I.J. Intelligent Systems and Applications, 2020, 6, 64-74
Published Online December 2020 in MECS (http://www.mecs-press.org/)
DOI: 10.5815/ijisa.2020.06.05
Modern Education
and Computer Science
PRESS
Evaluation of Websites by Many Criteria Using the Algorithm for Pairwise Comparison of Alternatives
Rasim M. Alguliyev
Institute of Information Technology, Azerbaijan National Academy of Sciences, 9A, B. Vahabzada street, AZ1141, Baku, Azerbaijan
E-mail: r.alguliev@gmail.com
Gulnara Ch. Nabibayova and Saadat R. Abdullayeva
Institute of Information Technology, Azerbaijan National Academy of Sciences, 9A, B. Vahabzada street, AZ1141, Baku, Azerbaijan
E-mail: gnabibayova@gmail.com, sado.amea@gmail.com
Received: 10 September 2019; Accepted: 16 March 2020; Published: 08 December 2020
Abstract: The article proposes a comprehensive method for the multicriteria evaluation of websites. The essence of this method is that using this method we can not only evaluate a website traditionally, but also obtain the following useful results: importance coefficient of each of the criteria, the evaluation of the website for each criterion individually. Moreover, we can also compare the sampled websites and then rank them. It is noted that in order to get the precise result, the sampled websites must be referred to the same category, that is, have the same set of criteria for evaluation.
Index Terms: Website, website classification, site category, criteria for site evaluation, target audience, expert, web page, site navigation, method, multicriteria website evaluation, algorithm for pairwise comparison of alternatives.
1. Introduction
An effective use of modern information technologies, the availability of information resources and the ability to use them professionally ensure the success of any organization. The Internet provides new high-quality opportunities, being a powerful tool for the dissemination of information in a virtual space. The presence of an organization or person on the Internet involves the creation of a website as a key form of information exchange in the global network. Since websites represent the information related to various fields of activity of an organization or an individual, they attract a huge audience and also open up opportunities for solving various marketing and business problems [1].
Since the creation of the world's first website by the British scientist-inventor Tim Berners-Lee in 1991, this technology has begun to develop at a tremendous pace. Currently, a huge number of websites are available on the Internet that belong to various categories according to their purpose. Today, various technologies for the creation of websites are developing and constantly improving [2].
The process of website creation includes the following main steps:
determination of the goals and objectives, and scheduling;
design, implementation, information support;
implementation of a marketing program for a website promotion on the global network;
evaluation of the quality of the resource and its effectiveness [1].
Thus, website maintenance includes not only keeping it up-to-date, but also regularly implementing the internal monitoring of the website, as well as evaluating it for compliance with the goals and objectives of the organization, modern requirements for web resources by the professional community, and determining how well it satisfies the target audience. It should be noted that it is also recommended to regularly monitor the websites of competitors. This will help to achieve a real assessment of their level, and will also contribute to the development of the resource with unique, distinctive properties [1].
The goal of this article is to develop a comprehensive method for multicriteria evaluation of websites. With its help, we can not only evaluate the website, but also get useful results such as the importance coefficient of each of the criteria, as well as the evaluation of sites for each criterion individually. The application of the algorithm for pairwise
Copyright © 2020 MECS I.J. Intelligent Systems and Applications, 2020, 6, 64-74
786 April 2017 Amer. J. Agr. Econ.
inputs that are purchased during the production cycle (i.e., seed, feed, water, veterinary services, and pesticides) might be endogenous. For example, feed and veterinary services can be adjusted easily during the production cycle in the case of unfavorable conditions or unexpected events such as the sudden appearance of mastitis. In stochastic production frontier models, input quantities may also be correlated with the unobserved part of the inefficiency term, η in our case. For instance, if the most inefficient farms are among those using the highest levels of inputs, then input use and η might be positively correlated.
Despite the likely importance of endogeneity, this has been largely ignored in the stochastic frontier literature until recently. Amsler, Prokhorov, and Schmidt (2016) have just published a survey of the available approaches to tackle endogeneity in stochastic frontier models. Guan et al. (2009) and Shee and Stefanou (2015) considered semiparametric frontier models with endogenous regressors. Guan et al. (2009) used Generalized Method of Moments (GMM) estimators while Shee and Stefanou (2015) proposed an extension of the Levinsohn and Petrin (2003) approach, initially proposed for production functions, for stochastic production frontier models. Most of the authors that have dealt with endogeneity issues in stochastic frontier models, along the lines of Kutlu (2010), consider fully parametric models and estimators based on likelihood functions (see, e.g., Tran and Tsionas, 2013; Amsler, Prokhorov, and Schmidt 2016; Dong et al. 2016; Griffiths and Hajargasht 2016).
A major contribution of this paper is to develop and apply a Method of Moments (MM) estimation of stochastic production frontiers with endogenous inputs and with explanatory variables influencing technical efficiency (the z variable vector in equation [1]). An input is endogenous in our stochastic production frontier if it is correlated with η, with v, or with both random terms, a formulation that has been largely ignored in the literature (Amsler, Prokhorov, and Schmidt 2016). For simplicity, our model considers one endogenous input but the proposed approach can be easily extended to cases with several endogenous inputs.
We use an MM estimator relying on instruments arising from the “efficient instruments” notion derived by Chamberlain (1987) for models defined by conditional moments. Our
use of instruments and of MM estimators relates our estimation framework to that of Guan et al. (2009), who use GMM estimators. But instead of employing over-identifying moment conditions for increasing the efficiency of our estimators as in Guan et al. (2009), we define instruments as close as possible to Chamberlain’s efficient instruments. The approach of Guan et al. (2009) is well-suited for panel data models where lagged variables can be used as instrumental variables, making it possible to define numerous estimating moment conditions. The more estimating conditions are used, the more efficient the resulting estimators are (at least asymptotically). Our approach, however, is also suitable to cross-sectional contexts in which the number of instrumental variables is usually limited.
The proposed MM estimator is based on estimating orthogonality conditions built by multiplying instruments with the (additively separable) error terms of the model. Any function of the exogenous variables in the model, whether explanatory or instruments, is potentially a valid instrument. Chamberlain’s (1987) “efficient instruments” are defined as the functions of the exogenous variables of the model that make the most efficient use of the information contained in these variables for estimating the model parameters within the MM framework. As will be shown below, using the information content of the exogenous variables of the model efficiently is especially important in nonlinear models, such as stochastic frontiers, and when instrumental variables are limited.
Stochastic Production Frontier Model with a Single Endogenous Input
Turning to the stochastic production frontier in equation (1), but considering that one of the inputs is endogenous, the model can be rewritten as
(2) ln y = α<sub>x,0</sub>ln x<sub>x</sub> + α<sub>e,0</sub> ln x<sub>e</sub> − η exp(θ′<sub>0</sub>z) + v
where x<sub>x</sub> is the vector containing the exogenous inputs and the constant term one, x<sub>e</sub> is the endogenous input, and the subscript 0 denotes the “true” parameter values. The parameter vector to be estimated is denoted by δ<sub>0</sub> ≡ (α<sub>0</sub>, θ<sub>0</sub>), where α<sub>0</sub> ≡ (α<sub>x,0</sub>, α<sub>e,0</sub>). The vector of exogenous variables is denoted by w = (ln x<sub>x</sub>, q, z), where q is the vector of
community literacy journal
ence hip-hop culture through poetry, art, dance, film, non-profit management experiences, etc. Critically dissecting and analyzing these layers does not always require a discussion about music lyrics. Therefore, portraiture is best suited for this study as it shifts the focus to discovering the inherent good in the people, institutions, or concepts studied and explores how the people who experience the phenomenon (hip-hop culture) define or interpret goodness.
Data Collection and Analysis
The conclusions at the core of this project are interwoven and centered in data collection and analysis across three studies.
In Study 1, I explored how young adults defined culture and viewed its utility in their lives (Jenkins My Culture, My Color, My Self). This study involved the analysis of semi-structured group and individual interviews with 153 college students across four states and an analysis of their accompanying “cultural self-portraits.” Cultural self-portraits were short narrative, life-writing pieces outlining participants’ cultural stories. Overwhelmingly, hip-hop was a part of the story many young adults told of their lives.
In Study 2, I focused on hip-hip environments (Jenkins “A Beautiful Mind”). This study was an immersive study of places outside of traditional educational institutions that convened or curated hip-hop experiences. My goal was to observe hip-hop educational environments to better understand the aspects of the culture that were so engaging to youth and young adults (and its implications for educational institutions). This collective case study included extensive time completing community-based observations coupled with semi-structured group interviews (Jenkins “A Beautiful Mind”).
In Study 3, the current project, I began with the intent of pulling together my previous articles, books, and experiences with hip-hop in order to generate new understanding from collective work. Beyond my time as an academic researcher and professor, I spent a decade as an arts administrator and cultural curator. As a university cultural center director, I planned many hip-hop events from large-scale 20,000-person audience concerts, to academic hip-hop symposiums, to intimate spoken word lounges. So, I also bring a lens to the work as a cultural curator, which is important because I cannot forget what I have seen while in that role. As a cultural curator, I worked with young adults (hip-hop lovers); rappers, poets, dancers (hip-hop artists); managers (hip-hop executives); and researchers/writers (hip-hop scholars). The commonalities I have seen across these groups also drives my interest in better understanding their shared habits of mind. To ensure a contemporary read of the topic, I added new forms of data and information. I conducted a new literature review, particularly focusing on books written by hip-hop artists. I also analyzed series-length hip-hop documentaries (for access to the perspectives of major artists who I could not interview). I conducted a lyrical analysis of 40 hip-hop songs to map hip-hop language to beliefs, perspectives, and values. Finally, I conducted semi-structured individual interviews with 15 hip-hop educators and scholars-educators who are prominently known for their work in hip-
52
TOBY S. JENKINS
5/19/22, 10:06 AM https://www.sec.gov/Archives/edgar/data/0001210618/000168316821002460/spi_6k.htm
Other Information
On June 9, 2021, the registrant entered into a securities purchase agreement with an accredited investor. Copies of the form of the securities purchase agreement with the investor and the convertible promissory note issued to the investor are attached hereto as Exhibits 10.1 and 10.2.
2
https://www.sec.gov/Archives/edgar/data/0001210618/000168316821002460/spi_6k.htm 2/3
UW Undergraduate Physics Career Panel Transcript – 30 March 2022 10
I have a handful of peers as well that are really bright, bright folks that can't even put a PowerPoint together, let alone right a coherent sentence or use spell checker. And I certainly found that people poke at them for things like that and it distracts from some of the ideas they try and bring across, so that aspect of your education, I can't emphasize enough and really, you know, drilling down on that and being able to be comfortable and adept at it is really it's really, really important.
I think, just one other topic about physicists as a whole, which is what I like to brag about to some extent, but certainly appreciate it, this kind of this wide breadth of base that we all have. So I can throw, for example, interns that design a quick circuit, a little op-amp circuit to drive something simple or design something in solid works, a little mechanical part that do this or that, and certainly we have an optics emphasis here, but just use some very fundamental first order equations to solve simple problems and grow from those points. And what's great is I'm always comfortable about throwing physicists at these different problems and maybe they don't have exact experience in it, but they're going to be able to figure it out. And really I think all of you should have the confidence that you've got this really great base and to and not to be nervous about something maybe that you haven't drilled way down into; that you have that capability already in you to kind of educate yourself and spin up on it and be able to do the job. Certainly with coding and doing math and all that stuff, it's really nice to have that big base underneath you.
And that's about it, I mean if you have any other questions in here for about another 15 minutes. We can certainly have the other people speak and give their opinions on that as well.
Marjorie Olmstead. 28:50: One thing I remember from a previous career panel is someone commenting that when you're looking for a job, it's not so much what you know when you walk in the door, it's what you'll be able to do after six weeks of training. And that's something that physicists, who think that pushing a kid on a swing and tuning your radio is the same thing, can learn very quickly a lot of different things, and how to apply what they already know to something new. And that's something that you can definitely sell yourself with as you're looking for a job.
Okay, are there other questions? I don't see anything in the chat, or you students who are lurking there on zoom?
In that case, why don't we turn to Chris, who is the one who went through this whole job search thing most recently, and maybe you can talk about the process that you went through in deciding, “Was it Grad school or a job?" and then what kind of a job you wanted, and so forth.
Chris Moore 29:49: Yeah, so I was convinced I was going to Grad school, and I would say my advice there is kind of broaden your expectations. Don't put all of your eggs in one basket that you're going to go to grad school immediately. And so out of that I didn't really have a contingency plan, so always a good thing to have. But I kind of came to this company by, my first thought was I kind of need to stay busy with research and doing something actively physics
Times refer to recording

[DIRECTIONS] Retype only the lines above between the line with "community literacy journal" and the line with "The conclusions at", counting those two lines as well, and keep every character as it is.

[EXERCISE OUTPUT]
community literacy journal
ence hip-hop culture through poetry, art, dance, film, non-profit management experiences, etc. Critically dissecting and analyzing these layers does not always require a discussion about music lyrics. Therefore, portraiture is best suited for this study as it shifts the focus to discovering the inherent good in the people, institutions, or concepts studied and explores how the people who experience the phenomenon (hip-hop culture) define or interpret goodness.
Data Collection and Analysis
The conclusions at the core of this project are interwoven and centered in data collection and analysis across three studies.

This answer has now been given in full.